Il purgatorio è stato forse più lungo di quanto non ci si potesse aspettare dopo una partenza così folgorante. Ma nove anni dopo, in un pomeriggio da diluvio universale nel quale la promozione parve a un certo punto dover scappare di nuovo, la Cremonese guidata da Attilio Tesser conquistò la promozione in B. E per la seconda volta in dieci anni, la città fu grata ad Arvedi, che nel frattempo aveva lasciato ad altri la poltrona di presidente e aveva accettato quella di presidente onorario.

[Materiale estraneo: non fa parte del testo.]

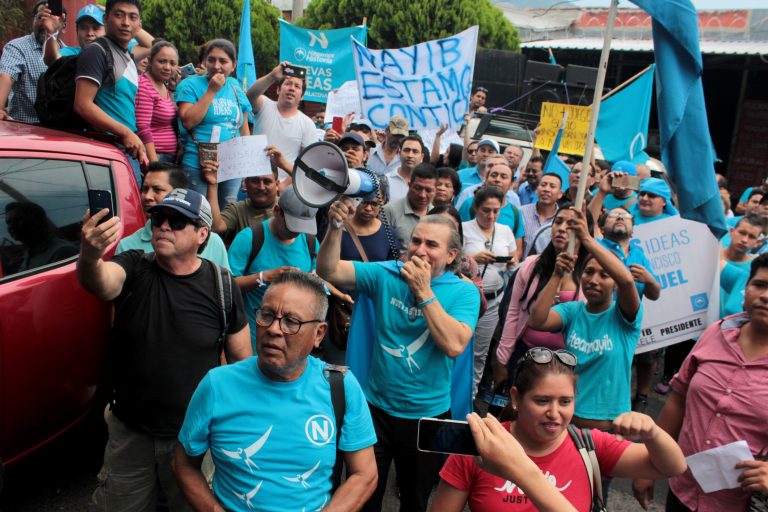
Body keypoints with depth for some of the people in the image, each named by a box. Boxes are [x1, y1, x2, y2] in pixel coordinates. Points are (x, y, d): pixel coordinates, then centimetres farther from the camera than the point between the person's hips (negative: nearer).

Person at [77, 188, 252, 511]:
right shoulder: (134, 268, -9)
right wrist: (89, 257, -56)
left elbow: (242, 358, -2)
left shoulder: (221, 284, -10)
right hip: (129, 431, 1)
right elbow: (102, 283, -33)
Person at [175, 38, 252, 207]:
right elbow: (188, 121, -13)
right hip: (198, 164, -4)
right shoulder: (191, 84, 1)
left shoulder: (236, 88, 13)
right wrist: (211, 90, -12)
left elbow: (244, 130, 17)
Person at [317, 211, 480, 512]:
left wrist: (424, 291, -24)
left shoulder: (463, 291, -11)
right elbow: (328, 271, -14)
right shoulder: (386, 274, -6)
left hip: (428, 414, -1)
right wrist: (335, 227, -28)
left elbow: (454, 346, -26)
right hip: (376, 407, 1)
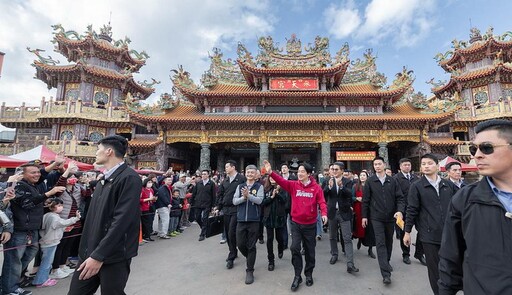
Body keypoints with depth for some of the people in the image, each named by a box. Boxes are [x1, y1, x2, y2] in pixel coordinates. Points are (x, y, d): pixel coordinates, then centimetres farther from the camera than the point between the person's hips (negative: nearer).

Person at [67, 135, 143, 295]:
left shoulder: (129, 178, -18)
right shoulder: (103, 179, 11)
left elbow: (121, 221, -23)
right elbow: (94, 216, 13)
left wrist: (99, 255, -22)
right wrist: (86, 249, 13)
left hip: (114, 256, -7)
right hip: (91, 251, 7)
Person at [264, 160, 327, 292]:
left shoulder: (316, 187, -7)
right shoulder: (293, 185, -4)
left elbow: (321, 202, -11)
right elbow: (282, 181, -16)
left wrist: (324, 213, -29)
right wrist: (271, 172, -31)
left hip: (310, 224, 0)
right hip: (296, 223, 1)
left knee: (309, 250, 13)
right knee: (295, 248, -5)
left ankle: (308, 274, 35)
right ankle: (297, 276, 14)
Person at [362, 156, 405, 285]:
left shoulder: (392, 181, 2)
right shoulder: (370, 181, -4)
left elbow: (399, 197, 1)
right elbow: (365, 200, 0)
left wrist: (400, 210, -16)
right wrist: (364, 216, 0)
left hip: (391, 217, 3)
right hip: (377, 217, -3)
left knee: (389, 241, 17)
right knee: (380, 243, -6)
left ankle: (386, 262, 39)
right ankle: (386, 273, -4)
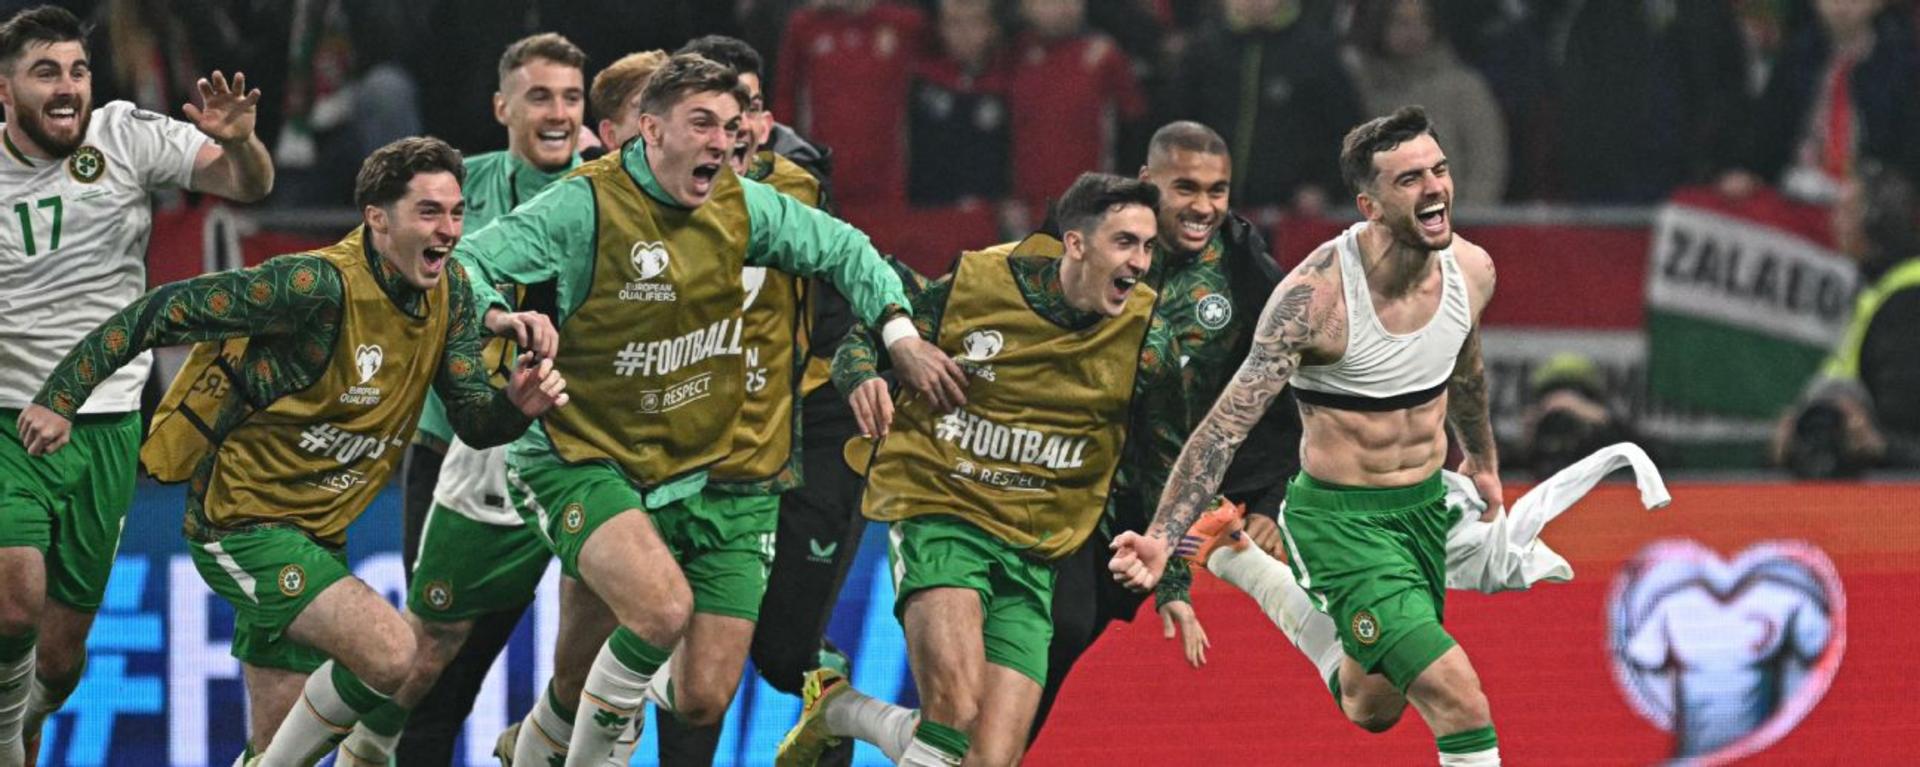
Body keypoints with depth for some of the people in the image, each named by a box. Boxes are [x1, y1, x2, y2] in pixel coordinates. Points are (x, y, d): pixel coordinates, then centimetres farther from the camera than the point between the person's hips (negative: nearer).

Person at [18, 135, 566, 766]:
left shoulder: (450, 291, 1)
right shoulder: (318, 286, -23)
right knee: (392, 654, -25)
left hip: (316, 537, 8)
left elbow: (472, 423, 6)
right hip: (245, 522, -8)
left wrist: (516, 405, -18)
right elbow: (164, 312, -18)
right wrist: (61, 397, -20)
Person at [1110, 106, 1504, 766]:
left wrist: (1481, 456, 34)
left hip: (1426, 508, 6)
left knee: (1373, 709, 22)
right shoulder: (1316, 292, -25)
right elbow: (1229, 421, -26)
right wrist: (1162, 537, -35)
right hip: (1340, 518, -6)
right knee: (1461, 703, -19)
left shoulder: (1471, 270, -7)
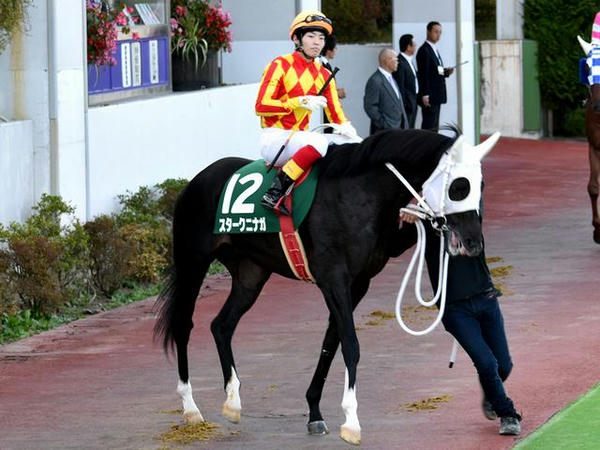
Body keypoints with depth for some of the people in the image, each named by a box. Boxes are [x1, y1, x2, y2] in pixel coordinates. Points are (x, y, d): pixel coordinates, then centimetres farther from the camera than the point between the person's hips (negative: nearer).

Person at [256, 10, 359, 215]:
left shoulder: (323, 75, 13)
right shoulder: (281, 65, -6)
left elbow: (336, 114, 11)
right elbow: (261, 106, -12)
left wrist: (347, 129, -13)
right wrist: (300, 102, -20)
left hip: (299, 138, 7)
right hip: (274, 138, -7)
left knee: (354, 144, -7)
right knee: (319, 142, -36)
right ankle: (274, 193, -34)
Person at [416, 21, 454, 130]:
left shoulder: (434, 50, 18)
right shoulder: (424, 50, -11)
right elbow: (423, 74, -16)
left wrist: (446, 72, 3)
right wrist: (425, 95, -20)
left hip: (436, 96, 10)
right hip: (429, 97, -10)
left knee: (434, 126, 8)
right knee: (429, 126, -11)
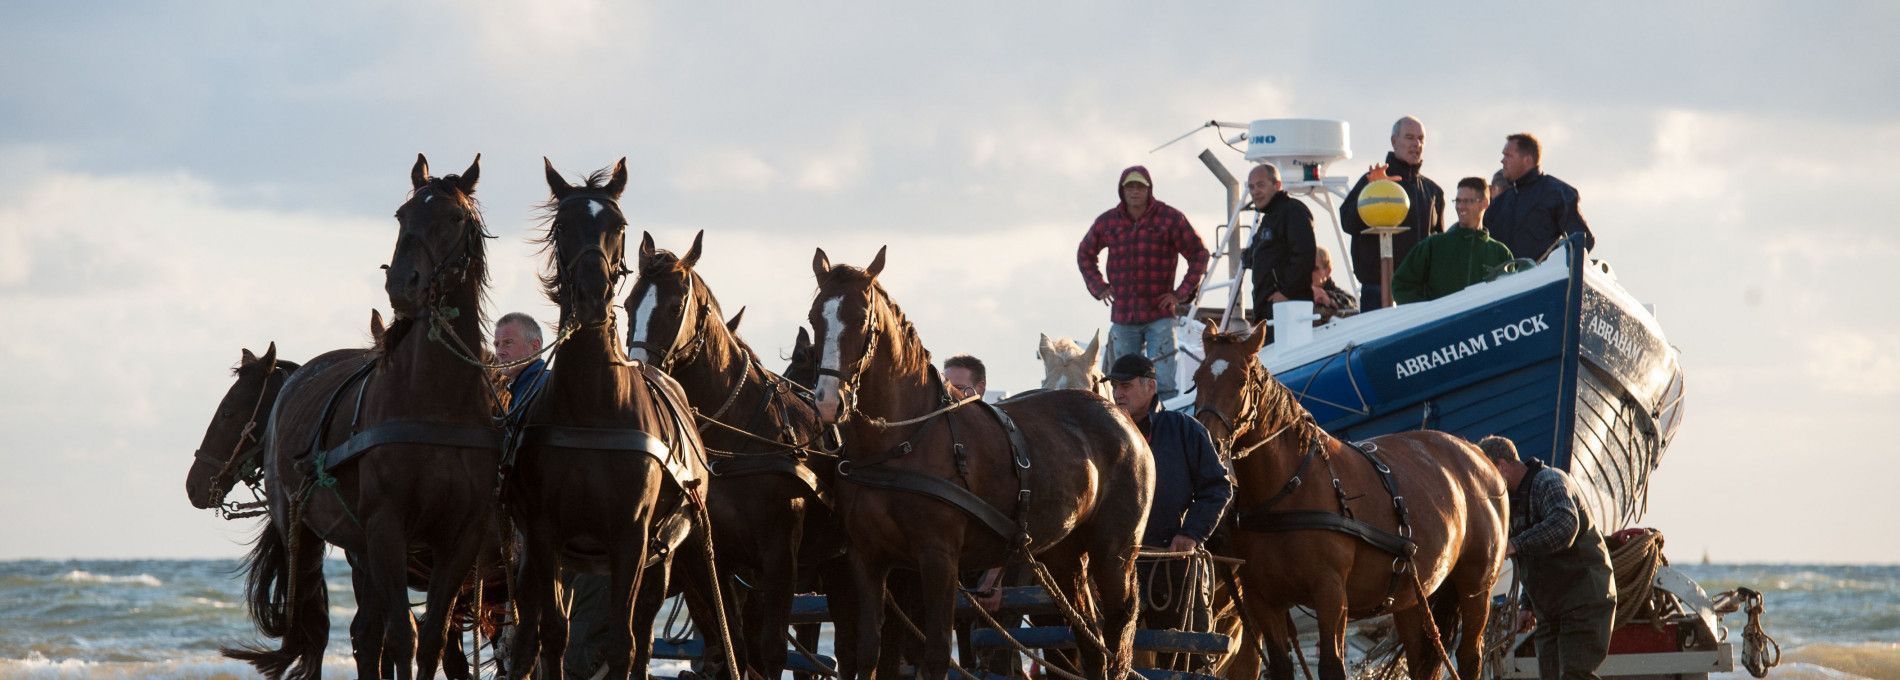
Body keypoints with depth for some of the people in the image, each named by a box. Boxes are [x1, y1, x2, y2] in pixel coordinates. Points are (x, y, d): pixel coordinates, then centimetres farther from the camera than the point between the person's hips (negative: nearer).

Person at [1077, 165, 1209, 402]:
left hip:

La Serie B per Cremona è una sorta di ovatta. Per una squadra che disputò la sua prima stagione in Serie A nel campionato 1929/30 e la seconda nel campionato 1984/85, la Serie B è a tutti gli effetti calcio che conta. Ma soprattutto, da qui si vede la Serie A, che a Cremona è da sempre considerata come una sorta di premio al lavoro di una o più stagioni, ma nulla di più. Eppure, se ai tempi di Luzzara la parola ‘Serie A’ veniva sempre pronunciata a mezza voce, con la proprietà Arvedi la promozione nella massima serie non è mai stata un argomento da non affrontare ad alta voce. Merito certamente dalla programmazione che Arvedi mette in conto nel lavoro di squadra e società U.S. Cremonese così come di qualsiasi altra sua azienda. E merito del fatto che, non essendo un ‘vero’ addetto ai lavori, ma un imprenditore per così dire prestato al calcio (ma forse sarebbe più corretto dire, prestato al servizio della città), di tabù nella Cremonese di Arvedi ce ne sono sempre stati pochi.
Allo stadio lo si vede poco. Giusto per le occasioni che contano e dove proprio non può non esserci. Arvedi è sempre stato e rimane un uomo schivo. Fugge quella ribalta che ha conquistato in una vita di lavoro nella quale, a livello privato, si è sempre concesso molto poco. Nel calcio preferisce delegare. Ma sa scegliere. Eccome. E a Cremona ha portato quell’Ariedo Braida che è stato parte integrante dei successi del Grande Milan ed è stato l’architetto della promozione della Cremonese in Serie A nella scorsa stagione. Adesso la Cremonese sta faticando. Ma a Cremona non se ne fa un dramma. Ai tempi di Luzzara si festeggiavano anche gli spareggi persi. E nulla lascia presagire che ai tempi di Arvedi le cose debbano essere differenti.